◆ Description of the task:
Start your answer with the line containing "Parte 2: Como" and end it with the last line of the records below, retyping every line between exactly and adding nothing.

START Task data

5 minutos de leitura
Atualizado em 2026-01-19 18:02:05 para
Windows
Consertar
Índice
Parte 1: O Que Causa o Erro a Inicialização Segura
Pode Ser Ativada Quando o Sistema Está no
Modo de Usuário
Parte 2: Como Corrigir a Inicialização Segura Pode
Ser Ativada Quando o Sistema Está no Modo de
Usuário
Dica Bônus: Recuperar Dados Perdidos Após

END Task data

◆ Result below:
Parte 2: Como Corrigir a Inicialização Segura Pode
Ser Ativada Quando o Sistema Está no Modo de
Usuário
Dica Bônus: Recuperar Dados Perdidos Após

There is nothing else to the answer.